Thirdly, the British by the end of June, 1916, finally were ready with Kitchener's New Army and with a French force under the then General Foch heavily attacked the Germans on the Somme.
To add to the troubles of Germany, the Russians whom von Falkenhayn had considered so worn down by his "usury" methods as to be unable to make another large offensive came to life.
The result was that in July and August, 1916, when the British and French were hammering on the Somme, large German reserves which might have been seriously needed to stop them, had to be rushed to Hungary to save the Austro-Hungarians. The Russian General Brusilof had started a surprise attack on them in June. By the middle of August he had captured more than 350,000.
The success of this offensive caused Roumania to enter the war on the side of the Allies.
Von Falkenhayn, in reality relieved, was allowed to resign.
By the end of 1916, Hindenburg had stopped the Russians, stopped the British and French on the Somme, and almost wiped Roumania off the map; killing, wounding, and capturing at least 200,000 Roumanian soldiers.
Once more dark days for Germany had been changed to cheerful ones by Hindenburg-Ludendorff successes--just as that first and darkest period for Germany in the failure of the first battle of the Marne in 1914 had been brightened by them with victories over the Russians.
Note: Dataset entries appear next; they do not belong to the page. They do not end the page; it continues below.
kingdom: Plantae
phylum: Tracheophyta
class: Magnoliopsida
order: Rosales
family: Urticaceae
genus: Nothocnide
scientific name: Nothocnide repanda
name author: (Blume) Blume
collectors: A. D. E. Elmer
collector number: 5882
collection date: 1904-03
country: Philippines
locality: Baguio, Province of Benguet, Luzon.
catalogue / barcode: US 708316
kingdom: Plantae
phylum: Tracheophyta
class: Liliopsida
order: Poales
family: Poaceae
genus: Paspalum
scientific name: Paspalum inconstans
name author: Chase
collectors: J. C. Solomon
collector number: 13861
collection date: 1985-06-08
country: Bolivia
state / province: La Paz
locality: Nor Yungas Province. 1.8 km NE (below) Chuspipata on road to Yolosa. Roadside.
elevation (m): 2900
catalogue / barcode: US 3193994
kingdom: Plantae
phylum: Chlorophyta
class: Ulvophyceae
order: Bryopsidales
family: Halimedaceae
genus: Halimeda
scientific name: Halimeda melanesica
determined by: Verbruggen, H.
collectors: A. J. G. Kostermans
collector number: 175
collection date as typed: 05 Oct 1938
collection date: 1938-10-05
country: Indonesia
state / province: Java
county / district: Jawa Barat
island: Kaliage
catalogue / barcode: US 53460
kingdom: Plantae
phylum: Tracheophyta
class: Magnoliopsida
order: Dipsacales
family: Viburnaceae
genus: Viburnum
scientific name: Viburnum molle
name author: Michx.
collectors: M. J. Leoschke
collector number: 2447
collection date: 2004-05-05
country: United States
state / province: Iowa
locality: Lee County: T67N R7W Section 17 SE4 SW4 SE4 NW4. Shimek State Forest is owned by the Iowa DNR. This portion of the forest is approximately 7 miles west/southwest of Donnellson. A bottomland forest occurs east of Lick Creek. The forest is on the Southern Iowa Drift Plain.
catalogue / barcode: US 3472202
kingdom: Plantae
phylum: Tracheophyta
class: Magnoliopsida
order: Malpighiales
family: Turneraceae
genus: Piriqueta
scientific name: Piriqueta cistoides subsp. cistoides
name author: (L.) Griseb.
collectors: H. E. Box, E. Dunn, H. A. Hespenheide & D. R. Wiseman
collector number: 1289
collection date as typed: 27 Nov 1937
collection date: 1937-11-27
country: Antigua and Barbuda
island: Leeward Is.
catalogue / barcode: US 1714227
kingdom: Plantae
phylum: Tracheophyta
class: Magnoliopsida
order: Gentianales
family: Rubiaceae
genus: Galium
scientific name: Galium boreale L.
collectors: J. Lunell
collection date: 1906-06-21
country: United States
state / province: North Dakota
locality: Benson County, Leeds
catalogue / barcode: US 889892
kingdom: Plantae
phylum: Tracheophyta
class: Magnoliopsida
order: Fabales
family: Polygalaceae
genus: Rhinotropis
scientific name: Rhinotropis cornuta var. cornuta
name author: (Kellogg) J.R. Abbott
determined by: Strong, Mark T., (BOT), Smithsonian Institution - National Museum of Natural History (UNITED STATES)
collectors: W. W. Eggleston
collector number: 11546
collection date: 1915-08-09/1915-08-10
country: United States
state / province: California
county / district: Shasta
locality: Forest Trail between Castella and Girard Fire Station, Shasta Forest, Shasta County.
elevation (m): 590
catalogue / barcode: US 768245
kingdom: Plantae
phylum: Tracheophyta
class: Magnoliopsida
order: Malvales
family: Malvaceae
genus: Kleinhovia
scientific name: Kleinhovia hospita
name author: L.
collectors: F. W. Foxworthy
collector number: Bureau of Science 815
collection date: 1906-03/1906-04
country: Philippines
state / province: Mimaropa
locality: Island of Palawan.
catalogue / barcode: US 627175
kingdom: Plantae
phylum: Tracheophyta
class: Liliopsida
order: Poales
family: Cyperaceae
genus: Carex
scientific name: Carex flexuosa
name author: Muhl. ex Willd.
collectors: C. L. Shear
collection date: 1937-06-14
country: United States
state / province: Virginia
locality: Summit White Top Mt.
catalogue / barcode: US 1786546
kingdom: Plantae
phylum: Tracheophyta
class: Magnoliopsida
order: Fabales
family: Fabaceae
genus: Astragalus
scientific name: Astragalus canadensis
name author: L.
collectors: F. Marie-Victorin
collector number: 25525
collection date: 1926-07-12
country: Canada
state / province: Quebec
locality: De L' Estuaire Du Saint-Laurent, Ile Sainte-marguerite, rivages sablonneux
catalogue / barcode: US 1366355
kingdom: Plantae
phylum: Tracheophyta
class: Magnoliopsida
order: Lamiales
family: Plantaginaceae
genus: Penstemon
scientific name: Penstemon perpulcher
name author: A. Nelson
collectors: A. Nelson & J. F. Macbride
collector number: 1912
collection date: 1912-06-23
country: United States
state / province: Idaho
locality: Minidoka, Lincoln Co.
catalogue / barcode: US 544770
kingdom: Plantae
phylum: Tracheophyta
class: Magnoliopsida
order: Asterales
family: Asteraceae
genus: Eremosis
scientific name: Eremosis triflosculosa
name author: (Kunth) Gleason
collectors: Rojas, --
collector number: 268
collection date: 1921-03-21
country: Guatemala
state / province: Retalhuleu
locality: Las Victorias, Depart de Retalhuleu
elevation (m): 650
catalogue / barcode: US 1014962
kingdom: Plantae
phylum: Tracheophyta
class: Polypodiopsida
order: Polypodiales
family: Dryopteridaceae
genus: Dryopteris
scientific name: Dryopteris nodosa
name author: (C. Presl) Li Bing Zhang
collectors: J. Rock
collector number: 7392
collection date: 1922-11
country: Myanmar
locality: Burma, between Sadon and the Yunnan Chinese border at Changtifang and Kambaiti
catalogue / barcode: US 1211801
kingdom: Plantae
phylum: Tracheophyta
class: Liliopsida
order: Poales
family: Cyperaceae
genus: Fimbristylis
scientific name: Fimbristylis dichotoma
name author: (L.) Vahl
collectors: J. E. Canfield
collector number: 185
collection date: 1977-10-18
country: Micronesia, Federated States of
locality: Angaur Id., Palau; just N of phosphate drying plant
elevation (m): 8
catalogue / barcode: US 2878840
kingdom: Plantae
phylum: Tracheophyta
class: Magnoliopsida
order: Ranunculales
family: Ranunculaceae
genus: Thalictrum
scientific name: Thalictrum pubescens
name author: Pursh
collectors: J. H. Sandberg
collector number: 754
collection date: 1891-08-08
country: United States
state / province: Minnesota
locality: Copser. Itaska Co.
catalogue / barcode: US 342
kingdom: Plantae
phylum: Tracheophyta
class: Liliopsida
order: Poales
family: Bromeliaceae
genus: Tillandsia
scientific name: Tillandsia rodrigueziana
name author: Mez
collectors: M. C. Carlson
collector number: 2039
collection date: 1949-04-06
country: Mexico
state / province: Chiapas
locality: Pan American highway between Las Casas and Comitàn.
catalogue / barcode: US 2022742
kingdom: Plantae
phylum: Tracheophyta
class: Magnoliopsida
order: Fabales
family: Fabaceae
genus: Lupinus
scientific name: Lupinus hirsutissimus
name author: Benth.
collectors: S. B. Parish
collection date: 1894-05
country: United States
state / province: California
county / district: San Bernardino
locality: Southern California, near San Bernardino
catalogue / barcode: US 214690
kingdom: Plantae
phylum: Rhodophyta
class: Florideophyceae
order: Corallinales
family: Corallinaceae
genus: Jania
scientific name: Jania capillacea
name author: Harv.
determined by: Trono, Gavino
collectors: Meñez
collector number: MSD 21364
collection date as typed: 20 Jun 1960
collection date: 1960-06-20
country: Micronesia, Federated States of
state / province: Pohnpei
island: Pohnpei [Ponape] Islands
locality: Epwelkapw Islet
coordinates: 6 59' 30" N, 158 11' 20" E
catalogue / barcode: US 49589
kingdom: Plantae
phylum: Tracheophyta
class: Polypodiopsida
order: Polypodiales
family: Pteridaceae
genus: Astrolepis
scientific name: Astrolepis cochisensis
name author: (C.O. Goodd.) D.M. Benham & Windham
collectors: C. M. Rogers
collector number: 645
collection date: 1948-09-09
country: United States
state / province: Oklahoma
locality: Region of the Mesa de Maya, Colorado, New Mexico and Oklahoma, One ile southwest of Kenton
At Tannenberg in East Prussia in the last days of August, 1914, they killed, wounded, and captured 170,000 Russians with a loss of but 15,000 Germans killed and wounded. They thus virtually destroyed the Second Russian Army. General Samsonof, who commanded the Russians, fleeing with the remnants of his army, could not bear the disgrace. He committed suicide after telling the few of his staff left him, "The Emperor trusted me. How can I face him after such a disaster?"
Nine days later Hindenburg and Ludendorff had defeated another Russian army under General Rennenkampf at the battle of the Masurian Lakes. The remnants of this army---almost a disorganized rabble-- -were chased across the river Niemen back to Russia from which they had come.
These two battles were over in two weeks. Two Russian armies, each stronger than the one commanded by Hindenburg, had been decisively beaten.
One hundred and thirty-five thousand Russians had been captured, 40,000 to 50,000 killed, and at least 100,000 more wounded, making a total Russian loss of a quarter of a million.
This record of Hindenburg-Ludendorff finally won the dispute for them. It was decided that had strategical skill and determination of the Hindenburg-Ludendorff type been used since the opening days of the war in 1914 Germany would have knocked out first France and then Russia before unprepared Britain was ready---and the war probably won.
However, by the close of 1916 Russia and France were greatly weakened through having borne the brunt of the war for two years. They had passed their maximum strength and must steadily grow weaker. Therefore, Britain more and more would have to bear the brunt of the war. This not only in giving money and war material to her allies, but above all in putting fighting men on the battle-field.
But as she had not yet adopted real conscription and volunteering had passed its maximum, her army would not greatly increase in size. It might decrease.
Also, the submarine campaign was more and more seriously interfering with her supply of war material and food.
To judge from Britain's example, it would be two years before the United States would have an effective fighting army. If she decided to send it to Europe the submarines would seriously interfere with, if not stop, her doing so.
Hindenburg and Ludendorff gave Germany the skilled leadership---lacking the first two years of the war---to take advantage of this new opportunity.
America's unpreparedness would give Germany the time needed---so Germany defied us, and we declared war.